Artificial intelligence (AI) is changing virtually everything, but that doesn't mean your web designers' jobs are on the line because of it. The reality is that there are things that humans do better than AI — and those wondering, "Will AI replace web designers?" should be thrilled to learn the answer is a resounding no. (However, it can certainly help automate redundant tasks that designers hate, which is great news all around.)
I talked to one of HubSpot's very own designers, Lindsay Derby, a Senior Product Designer on the Sales Enablement team, to discuss why designers can take a deep breath and quit worrying about being replaced by AI web design tools. Let's dive in.
Will AI replace web designers?
According to Derby, there certainly are tasks that AI will eliminate. "AI will undoubtedly replace some design tasks," she says. "What I hope to see it replace is tedious tasks with design work that many will find more fulfilling. For me, this means being able to use an AI tool to quickly produce grids and artifacts, allowing me to focus on more strategic things like information architecture and user flow."

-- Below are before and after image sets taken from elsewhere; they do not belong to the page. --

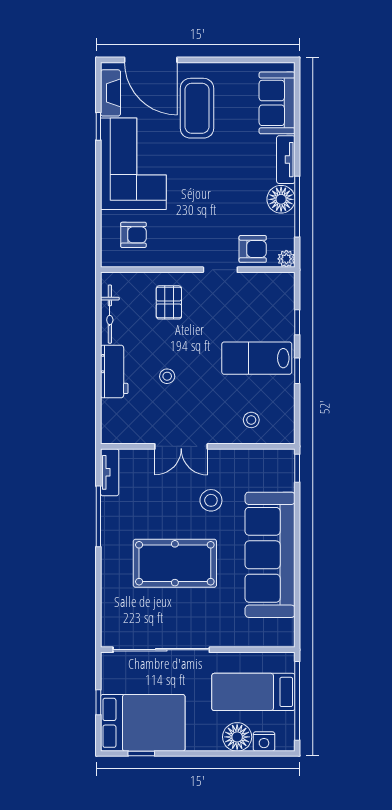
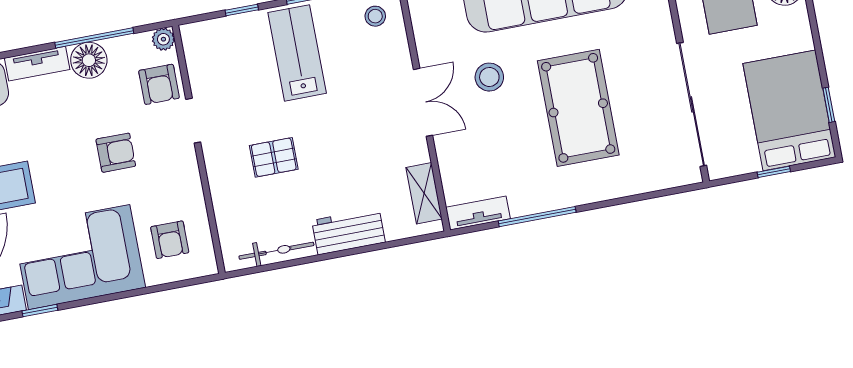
armchair: (207, 206) -> (116, 153), added
armchair: (133, 235) -> (170, 240), turned 180
armchair: (253, 249) -> (159, 84), turned 180
pallet: (169, 302) -> (274, 157), moved
lab bench: (257, 358) -> (297, 53), turned 180
stool: (167, 376) -> (342, 163), removed
stool: (251, 420) -> (375, 16), moved
shelving: (132, 434) -> (424, 193), added
double door: (181, 446) -> (423, 102), moved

Ultimately, the reason the answer to the question, "Will AI replace web designers?" is a clear no is because AI lacks something humans offer that it cannot: Emotional intelligence. "Emotional intelligence is a skill designers have that makes them valuable players," shares Derby. "Empathizing with users is what makes design effective. AI design tools understand and can replicate the more standardized rules, but they are not yet very good at understanding nuance and context."
That doesn't mean, however, that the role of the designer will stay the same in this new era. Derby shares, "I hosted a designer's mixer on the topic "UX in the era of AI" where we brought together around 75 designers of various industries at Inbound. We discussed ethics, ideas, fears, technology, and the future of work. There was a lot of excitement and equal parts skepticism and anxiety. There is still a lot we don't know about how AI will shape the design landscape. It is still early, but the consensus is that designers must adapt to this new technology to stay relevant."
Examples of Why AI Won't Replace Website Designers
I experimented with a few AI web design tools, and it's never been more obvious to me that, while AI might automate some tasks, it will not outright replace designers. The reason? Humans have the ability to brainstorm with you — whereas, with AI, you're handed a finished product. Another reason? Say you approach a designer with reference photos for the site you hope to build. A designer will look at the photo and understand what you're hoping to recreate, whereas you can tell AI what design style you want, and it may not fully grasp what you're referencing.
For example, I used Wix's AI to generate a photo for an ice cream truck's website. I described the desired image as "An ice cream truck in a colorful, yet mature, style." I also selected the "packshot" style of design.
The technology did generate several images for me, but none looked realistic enough or perfectly mirrored the reference photo Wix provides.
I figured that maybe the issue was the style I selected, so instead, I picked "Photo." This was the output. Again, as you can see, the photos are clearly AI-generated.
Next, I tried Durable, an AI tool boasting that it can create a website in 30 seconds. To get started, it asks you to input what your business does, the location, and its name. Again, I used the ice cream truck example and input that as my business type. I also added my location as New York, New York, and the company name 'Ice Cream Dream.' (Creative, I know.)
It did generate a website for me in a matter of seconds — but the site that it generated didn't fit my aesthetic vision in the slightest. The site was sleek, largely black-and-white (very different from the colorful ice cream truck site of my dreams), and devoid of personality. The generated example did feature a lot of copy, which AI clearly generated. How can I tell? The copy was awkward — in real life, no copywriter would say "New York, New York." Mind you, this is an easy fix — but it does show that AI doesn't always get it right.
The background photo in this portion of the website also struck me as odd — it's clearly an AI-generated photo and doesn't contribute to helping site visitors get a feel for the ice cream truck itself, just the person scooping the ice cream. Additionally, the AI added an 'Order now' button, which doesn't make much sense in the context of an ice cream truck you'd just walk up to.
You can click the 'regenerate' button — and I did, in hopes of the AI tool producing a more personable website. However, it simply rearranged what it already had and didn't create anything more visually appealing.
Derby has also experienced disappointment with AI tools. "I was recently playing around FigGPT to test out its design capabilities and was very underwhelmed," she shares. "I asked it to design a simple list layout, and simple was the key word there. It generalizes and falls to take in full context."
Web Design & AI: Evolving Together
We haven't seen the end of how AI website design tools will evolve. It's reasonable to deduct that in the future, AI web design tools will be better at taking into account nuance.
However, AI won't replace web designers because the technology still lacks that key component of emotional intelligence and understanding. "People are creative and industrious," says Derby. "Designers are, and have had to be, adaptable as we work in a field ever-evolving with technology, trends, and the world. AI is just another technology we will learn to use to make us better at our craft."